▶ _What you should do_: Reproduce the opening lines of the listing below exactly, stopping after the line that contains "4,1,4,$2,$3,$4,$5,$6,$7,$8,$9,$2,$3,0*" and leaving out any pictures.
Start of Raw data
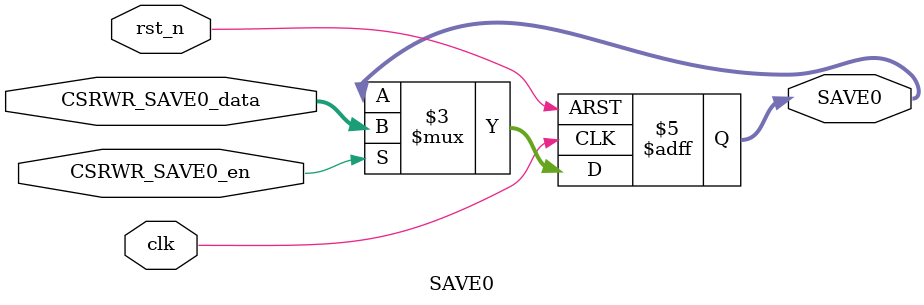
<source format=v>
module SAVE0 (
    input               clk,
    input               rst_n,

    input               CSRWR_SAVE0_en,
    input        [31:0] CSRWR_SAVE0_data,

    output  reg  [31:0] SAVE0
);
    
    always @(posedge clk or negedge rst_n) begin
        if(!rst_n)
            SAVE0 <= 32'b0;
        else if(CSRWR_SAVE0_en)
            SAVE0 <= CSRWR_SAVE0_data;
    end

endmodule
</source>
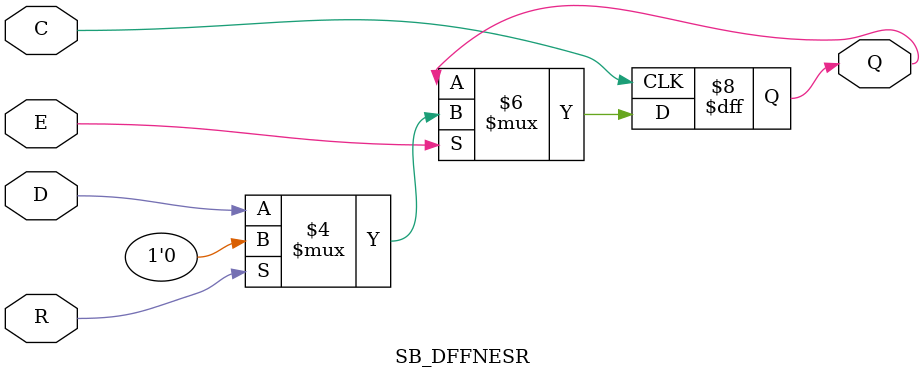
<source format=v>
module SB_DFFNESR (output Q, input C, E, R, D);
	reg Q = 0;
	always @(negedge C)
		if (E) begin
			if (R)
				Q <= 0;
			else
				Q <= D;
		end
endmodule

</source>
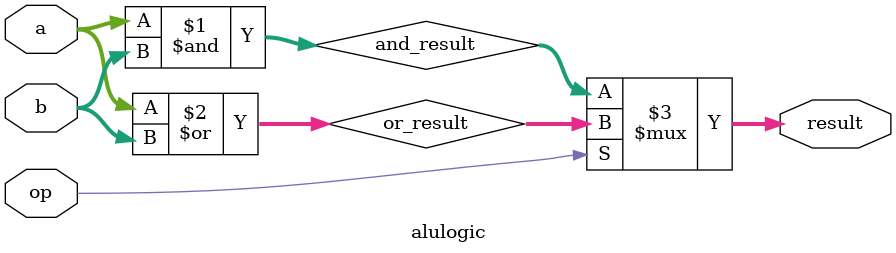
<source format=v>
`timescale 1ns / 1ps
module alulogic (
    input           [31:0]  a,
    input           [31:0]  b,
    input                   op,         // 0 = AND, 1 = OR
    output          [31:0]  result
);

    wire [31:0] and_result;
    wire [31:0] or_result;

    assign #1 and_result = a & b;
    assign #1 or_result  = a | b;

    // Mux to select between AND and OR based on op
    assign #1 result = op ? or_result : and_result;

endmodule
</source>
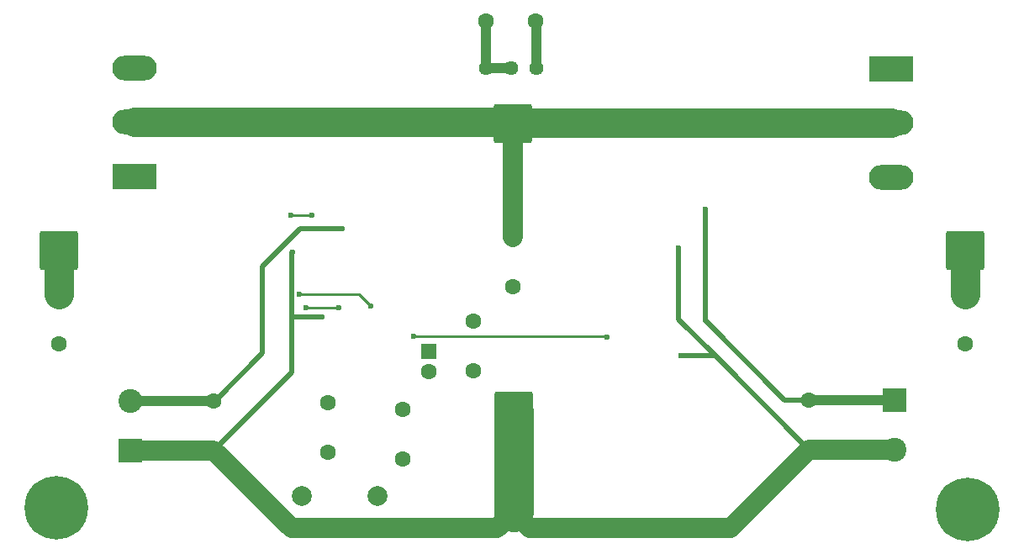
<source format=gbr>
G04 #@! TF.GenerationSoftware,KiCad,Pcbnew,(6.0.1-0)*
G04 #@! TF.CreationDate,2022-01-24T19:37:36+01:00*
G04 #@! TF.ProjectId,amp-mosfet-80w,616d702d-6d6f-4736-9665-742d3830772e,rev?*
G04 #@! TF.SameCoordinates,Original*
G04 #@! TF.FileFunction,Copper,L2,Bot*
G04 #@! TF.FilePolarity,Positive*
%FSLAX46Y46*%
G04 Gerber Fmt 4.6, Leading zero omitted, Abs format (unit mm)*
G04 Created by KiCad (PCBNEW (6.0.1-0)) date 2022-01-24 19:37:36*
%MOMM*%
%LPD*%
G01*
G04 APERTURE LIST*
G04 Aperture macros list*
%AMRoundRect*
0 Rectangle with rounded corners*
0 $1 Rounding radius*
0 $2 $3 $4 $5 $6 $7 $8 $9 X,Y pos of 4 corners*
0 Add a 4 corners polygon primitive as box body*
4,1,4,$2,$3,$4,$5,$6,$7,$8,$9,$2,$3,0*
0 Add four circle primitives for the rounded corners*
1,1,$1+$1,$2,$3*
1,1,$1+$1,$4,$5*
1,1,$1+$1,$6,$7*
1,1,$1+$1,$8,$9*
0 Add four rect primitives between the rounded corners*
20,1,$1+$1,$2,$3,$4,$5,0*
20,1,$1+$1,$4,$5,$6,$7,0*
20,1,$1+$1,$6,$7,$8,$9,0*
20,1,$1+$1,$8,$9,$2,$3,0*%
G04 Aperture macros list end*
G04 #@! TA.AperFunction,ComponentPad*
%ADD10C,1.600000*%
G04 #@! TD*
G04 #@! TA.AperFunction,ComponentPad*
%ADD11R,1.600000X1.600000*%
G04 #@! TD*
G04 #@! TA.AperFunction,ComponentPad*
%ADD12R,2.400000X2.400000*%
G04 #@! TD*
G04 #@! TA.AperFunction,ComponentPad*
%ADD13C,2.400000*%
G04 #@! TD*
G04 #@! TA.AperFunction,ComponentPad*
%ADD14C,2.000000*%
G04 #@! TD*
G04 #@! TA.AperFunction,ComponentPad*
%ADD15RoundRect,0.250001X-1.699999X-1.699999X1.699999X-1.699999X1.699999X1.699999X-1.699999X1.699999X0*%
G04 #@! TD*
G04 #@! TA.AperFunction,ComponentPad*
%ADD16C,6.400000*%
G04 #@! TD*
G04 #@! TA.AperFunction,ComponentPad*
%ADD17C,0.800000*%
G04 #@! TD*
G04 #@! TA.AperFunction,ComponentPad*
%ADD18C,1.440000*%
G04 #@! TD*
G04 #@! TA.AperFunction,ComponentPad*
%ADD19R,4.500000X2.500000*%
G04 #@! TD*
G04 #@! TA.AperFunction,ComponentPad*
%ADD20O,4.500000X2.500000*%
G04 #@! TD*
G04 #@! TA.AperFunction,ViaPad*
%ADD21C,0.600000*%
G04 #@! TD*
G04 #@! TA.AperFunction,Conductor*
%ADD22C,0.500000*%
G04 #@! TD*
G04 #@! TA.AperFunction,Conductor*
%ADD23C,4.000000*%
G04 #@! TD*
G04 #@! TA.AperFunction,Conductor*
%ADD24C,2.000000*%
G04 #@! TD*
G04 #@! TA.AperFunction,Conductor*
%ADD25C,3.000000*%
G04 #@! TD*
G04 #@! TA.AperFunction,Conductor*
%ADD26C,1.000000*%
G04 #@! TD*
G04 #@! TA.AperFunction,Conductor*
%ADD27C,0.250000*%
G04 #@! TD*
G04 APERTURE END LIST*
D10*
X140800000Y-85037500D03*
X140800000Y-90037500D03*
D11*
X150939500Y-79883000D03*
D10*
X150939500Y-81883000D03*
X155448000Y-76835000D03*
X155448000Y-81835000D03*
X189230000Y-84789000D03*
X189230000Y-89789000D03*
D12*
X197866000Y-84772500D03*
D13*
X197866000Y-89772500D03*
D10*
X159385000Y-68326000D03*
X159385000Y-73326000D03*
D14*
X138190000Y-94458500D03*
X145746500Y-94458500D03*
D15*
X204978000Y-69723000D03*
X159385000Y-56896000D03*
X159448500Y-85852000D03*
X159448500Y-96012000D03*
D16*
X113411000Y-95631000D03*
D17*
X113411000Y-93231000D03*
X113411000Y-98031000D03*
X111713944Y-93933944D03*
X111011000Y-95631000D03*
X115108056Y-93933944D03*
X111713944Y-97328056D03*
X115108056Y-97328056D03*
X115811000Y-95631000D03*
X203534944Y-94060944D03*
X206929056Y-97455056D03*
D16*
X205232000Y-95758000D03*
D17*
X202832000Y-95758000D03*
X205232000Y-98158000D03*
X203534944Y-97455056D03*
X206929056Y-94060944D03*
X205232000Y-93358000D03*
X207632000Y-95758000D03*
D10*
X204978000Y-74104500D03*
X204978000Y-79104500D03*
X129286000Y-89836000D03*
X129286000Y-84836000D03*
D12*
X120904000Y-89836000D03*
D13*
X120904000Y-84836000D03*
D15*
X113665000Y-69723000D03*
D10*
X113665000Y-79104500D03*
X113665000Y-74104500D03*
X156718000Y-46609000D03*
X161718000Y-46609000D03*
D18*
X161798000Y-51308000D03*
X159258000Y-51308000D03*
X156718000Y-51308000D03*
D10*
X148300000Y-85737500D03*
X148300000Y-90737500D03*
D19*
X121285000Y-62230000D03*
D20*
X121285000Y-56780000D03*
X121285000Y-51330000D03*
D19*
X197485000Y-51435000D03*
D20*
X197485000Y-56885000D03*
X197485000Y-62335000D03*
D21*
X140150000Y-76400000D03*
X176300000Y-80300000D03*
X176100000Y-69500000D03*
X137200000Y-69850000D03*
X178800000Y-76700000D03*
X178800000Y-65588000D03*
X141850000Y-75450000D03*
X138550000Y-75450000D03*
X168846500Y-78417000D03*
X149400000Y-78400000D03*
X137050000Y-66200000D03*
X139200000Y-66200000D03*
X137900000Y-74150000D03*
X145100000Y-75350000D03*
X134200000Y-74400000D03*
X142250000Y-67550000D03*
D22*
X137150978Y-76400000D02*
X137150489Y-76399511D01*
D23*
X159448500Y-96012000D02*
X159448500Y-85852000D01*
D24*
X181369000Y-97650000D02*
X161086500Y-97650000D01*
X157760500Y-97700000D02*
X159448500Y-96012000D01*
D22*
X137150489Y-69899511D02*
X137150489Y-76399511D01*
D24*
X161086500Y-97650000D02*
X159448500Y-96012000D01*
D22*
X179650000Y-80300000D02*
X179695500Y-80254500D01*
D24*
X137150000Y-97700000D02*
X157760500Y-97700000D01*
D22*
X176100000Y-76659000D02*
X176100000Y-69500000D01*
D24*
X189230000Y-89789000D02*
X181369000Y-97650000D01*
D22*
X176300000Y-80300000D02*
X179650000Y-80300000D01*
D24*
X129286000Y-89836000D02*
X137150000Y-97700000D01*
D22*
X137150489Y-81971511D02*
X129286000Y-89836000D01*
X137200000Y-69850000D02*
X137150489Y-69899511D01*
D24*
X189230000Y-89789000D02*
X197849500Y-89789000D01*
D22*
X189230000Y-89789000D02*
X179695500Y-80254500D01*
X137150489Y-76399511D02*
X137150489Y-81971511D01*
X140150000Y-76400000D02*
X137150978Y-76400000D01*
D24*
X129286000Y-89836000D02*
X120904000Y-89836000D01*
D22*
X179695500Y-80254500D02*
X176100000Y-76659000D01*
D25*
X159396000Y-56885000D02*
X197485000Y-56885000D01*
D24*
X159385000Y-56896000D02*
X159385000Y-68326000D01*
D25*
X159269000Y-56780000D02*
X121285000Y-56780000D01*
D26*
X159258000Y-51308000D02*
X156718000Y-51308000D01*
X156718000Y-51308000D02*
X156718000Y-46609000D01*
D22*
X178800000Y-65588000D02*
X178800000Y-76700000D01*
X189230000Y-84789000D02*
X186789000Y-84789000D01*
D26*
X197866000Y-84772500D02*
X189246500Y-84772500D01*
D22*
X186789000Y-84789000D02*
X178750000Y-76750000D01*
X178800000Y-76700000D02*
X178750000Y-76750000D01*
D25*
X204978000Y-74104500D02*
X204978000Y-69723000D01*
X113665000Y-74104500D02*
X113665000Y-69723000D01*
D27*
X141850000Y-75450000D02*
X138550000Y-75450000D01*
X168829500Y-78400000D02*
X168846500Y-78417000D01*
X149400000Y-78400000D02*
X168829500Y-78400000D01*
X139200000Y-66200000D02*
X137050000Y-66200000D01*
D26*
X161798000Y-51308000D02*
X161798000Y-46689000D01*
D27*
X143900000Y-74150000D02*
X137900000Y-74150000D01*
X145100000Y-75350000D02*
X143900000Y-74150000D01*
D22*
X142250000Y-67550000D02*
X137950000Y-67550000D01*
X129414000Y-84836000D02*
X129286000Y-84836000D01*
X137950000Y-67550000D02*
X134200000Y-71300000D01*
D26*
X129286000Y-84836000D02*
X120904000Y-84836000D01*
D22*
X134200000Y-80050000D02*
X129414000Y-84836000D01*
X134200000Y-74400000D02*
X134200000Y-80050000D01*
X134200000Y-71300000D02*
X134200000Y-74400000D01*
M02*

</source>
End of Raw data
▶ _Answer space_:
<source format=v>
module SAVE0 (
    input               clk,
    input               rst_n,

    input               CSRWR_SAVE0_en,
    input        [31:0] CSRWR_SAVE0_data,

    output  reg  [31:0] SAVE0
);
    
    always @(posedge clk or negedge rst_n) begin
        if(!rst_n)
            SAVE0 <= 32'b0;
        else if(CSRWR_SAVE0_en)
            SAVE0 <= CSRWR_SAVE0_data;
    end

endmodule
</source>
<source format=v>
module SB_DFFNESR (output Q, input C, E, R, D);
	reg Q = 0;
	always @(negedge C)
		if (E) begin
			if (R)
				Q <= 0;
			else
				Q <= D;
		end
endmodule

</source>
<source format=v>
`timescale 1ns / 1ps
module alulogic (
    input           [31:0]  a,
    input           [31:0]  b,
    input                   op,         // 0 = AND, 1 = OR
    output          [31:0]  result
);

    wire [31:0] and_result;
    wire [31:0] or_result;

    assign #1 and_result = a & b;
    assign #1 or_result  = a | b;

    // Mux to select between AND and OR based on op
    assign #1 result = op ? or_result : and_result;

endmodule
</source>
<source format=gbr>
G04 #@! TF.GenerationSoftware,KiCad,Pcbnew,(6.0.1-0)*
G04 #@! TF.CreationDate,2022-01-24T19:37:36+01:00*
G04 #@! TF.ProjectId,amp-mosfet-80w,616d702d-6d6f-4736-9665-742d3830772e,rev?*
G04 #@! TF.SameCoordinates,Original*
G04 #@! TF.FileFunction,Copper,L2,Bot*
G04 #@! TF.FilePolarity,Positive*
%FSLAX46Y46*%
G04 Gerber Fmt 4.6, Leading zero omitted, Abs format (unit mm)*
G04 Created by KiCad (PCBNEW (6.0.1-0)) date 2022-01-24 19:37:36*
%MOMM*%
%LPD*%
G01*
G04 APERTURE LIST*
G04 Aperture macros list*
%AMRoundRect*
0 Rectangle with rounded corners*
0 $1 Rounding radius*
0 $2 $3 $4 $5 $6 $7 $8 $9 X,Y pos of 4 corners*
0 Add a 4 corners polygon primitive as box body*
4,1,4,$2,$3,$4,$5,$6,$7,$8,$9,$2,$3,0*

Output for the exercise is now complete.